» SET OF TASKS:
1. Translate the following sentence from the forum discussion on mandating hybrid cars and solar panels into Spanish: "Such rigorous energy-efficiency regulation is not going to be mandated by law because it would be unpopular in the short term."
2. In the forum discussion on mandating hybrid cars and solar panels, what does a solar powered hot water system cost according to the cited article?
3. Write the next post in the forum discussion on mandating hybrid cars and solar panels, continuing from its final post.

[Begin TEXT EXTRACT]

This might be a stupid question and I haven’t really thought of all the potential ramifications but that’ why I bring it here, to some of the most brilliant minds of the internet!
Why not just pass a law that says every new personal auto manufactured starting in 2010 must be a hybrid?
Why not just pass a law that says every new home/building built starting in 2010 must have solar panels attached that supply (some portion - 50%?) of that building’s power?
Yes, it would seem too expensive at first but overall it would be cheaper in the longrun right? I know millions would complain but I think this might be one of the few things that should be “forced” on people for the good of the future. Whether climate change is good, bad or neutral, hogging up all of our non-renewable resources is obviously bad.
It’s still quite costly. Improving every day, but it would still drive the cost of a home or car out of reach for a lot of people.
Just as an example, in this article Toronto Star the cost of a solar powered hot water system is $5,000 to $6,000 Canadian. That’s just for hot water, not even accounting for electricity.
Are you asking “why don’t we regulate more for energy efficiency” in general or specifically “why don’t we legislate these particular regulations about hybrids and solar panels”?
In any case, you answered your own question with your comment about millions of people complaining. Such rigorous energy-efficiency regulation is not going to be mandated by law because it would be unpopular in the short term.
We may see some more restricted regulatory attempts such as modest increases in CAFE standards coming soon, but we’re not likely to see any attempts made at large-scale regulation of the sort you’re suggesting.
(One point about one of your specific proposals: AFAICT, a requirement that a solar photovoltaic system should cover half of a building’s electricity needs would be on the high side. A typical residential p-v system saves 2000–4000 kWh of electricity in an average year, whereas annual residential electricity use for a family of four can be three or four times that. That’s not to say that the savings from a p-v system wouldn’t still be a good thing. But with p-v installation costs at dozens of thousands of dollars, it would take a long time to recover the up-front costs in long-term savings. In preview: and what Lionel said, too.)

[End TEXT EXTRACT]
[Begin INFORMATION SUPPLIED]

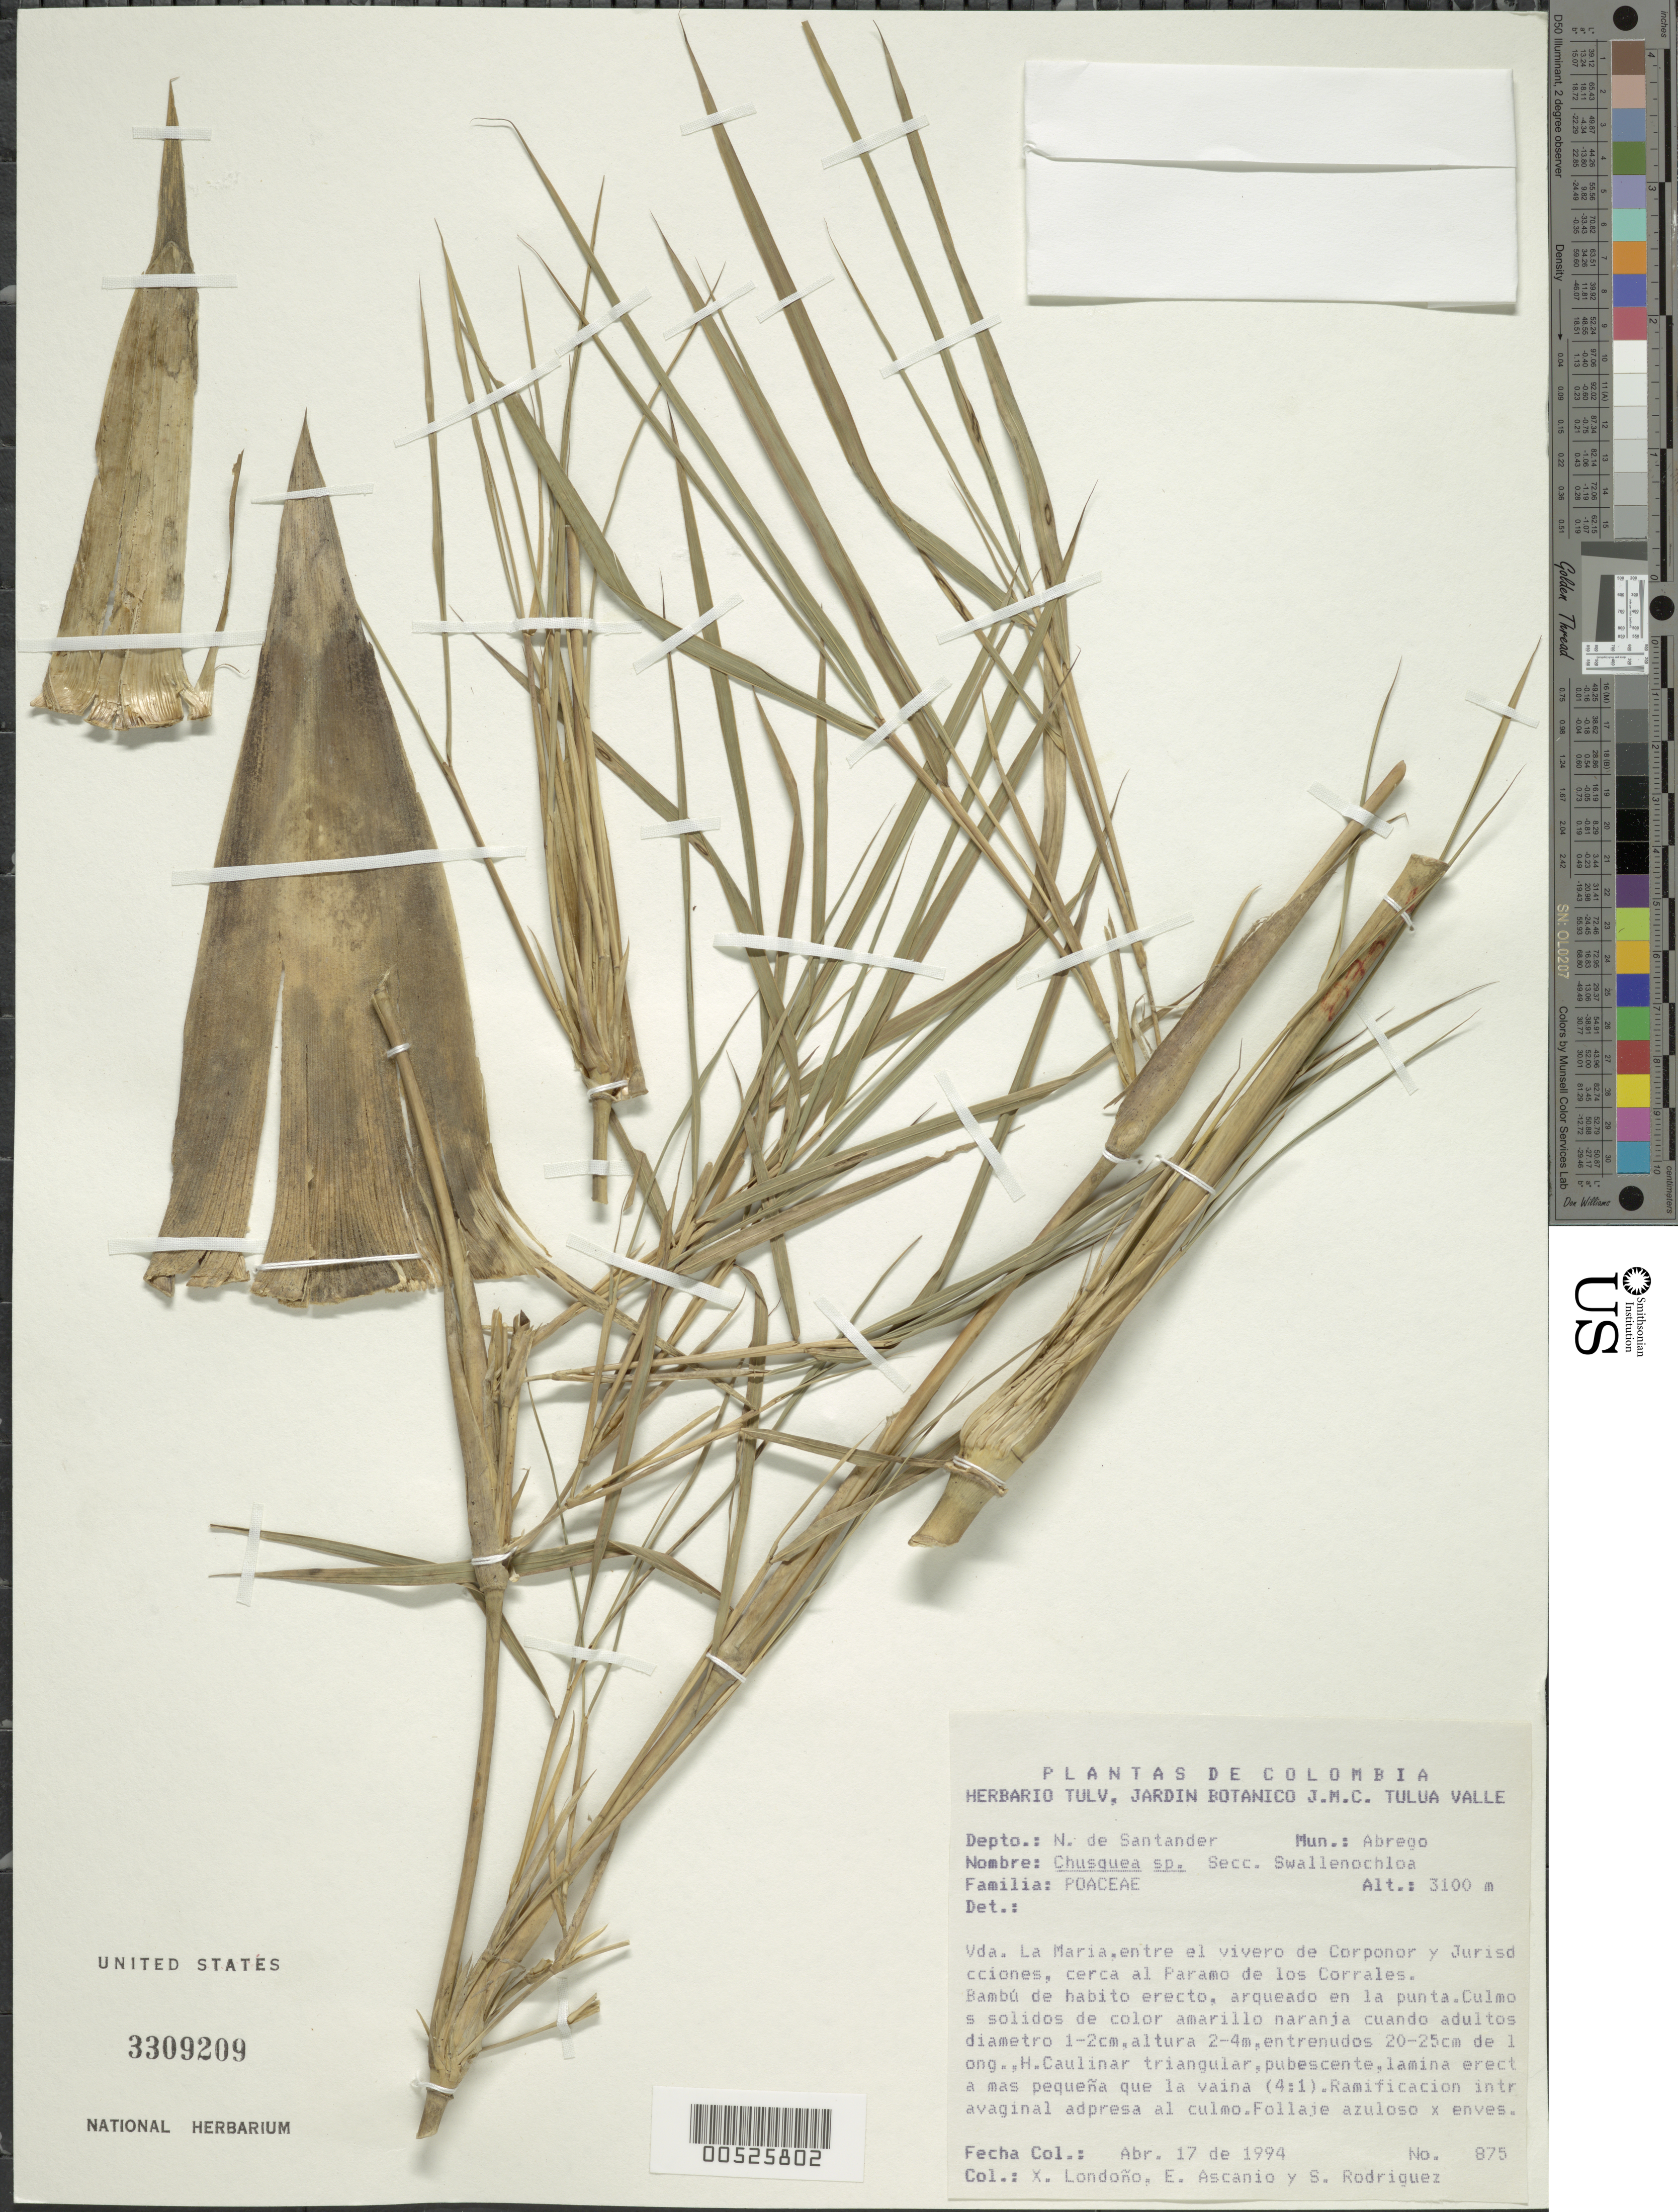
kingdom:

[End INFORMATION SUPPLIED]

» EXPECTED RESPONSES:
1. Una regulación de eficiencia energética tan rigurosa no va a imponerse por ley porque sería impopular a corto plazo.

2. $5,000 to $6,000 Canadian.

3.
By mandating this, all you would do is ensure that Americans will start buying foreign cars almost exclusively (unless you mandate that any new car sold in the U.S. must be hybrids) or that the used car market will be a lot more vibrant. By making new cars more expensive you keep people in their old cars (which generally have lower gas mileage and/or pollute more than newer cars) and you shift people’s car purchases towards old cars. Furthermore, what do you hope to accomplish by mandating that all new cars must be hybrids? Most hybrids aren’t really all that much better in gas mileage than a lot of conventional cars. Furthermore, there are some who contend hybrids are actually worse for the environment when you consider the manufacturing processes that it takes to make them, their shorter life, and the disposal issues of such cars.
On the solar panel issue, again you will simply push people to buy older homes. These homes are more energy inefficient than new homes, so you’d really be doing more to hurt the environment than help it in this case.
Rather than invent new laws to hassle people, why not strike down existing hasslements (hasslations?) to encourage more nuclear power? Force Yucca Mountain through, expand development of new reactors, keep an eye on fusion development, have nuisance lawsuits thrown out?
It always bugged me that the message of Who Killed the Electric Car? was that the EV1 could save America with no regard as to where all this additional electricity was supposed to come from.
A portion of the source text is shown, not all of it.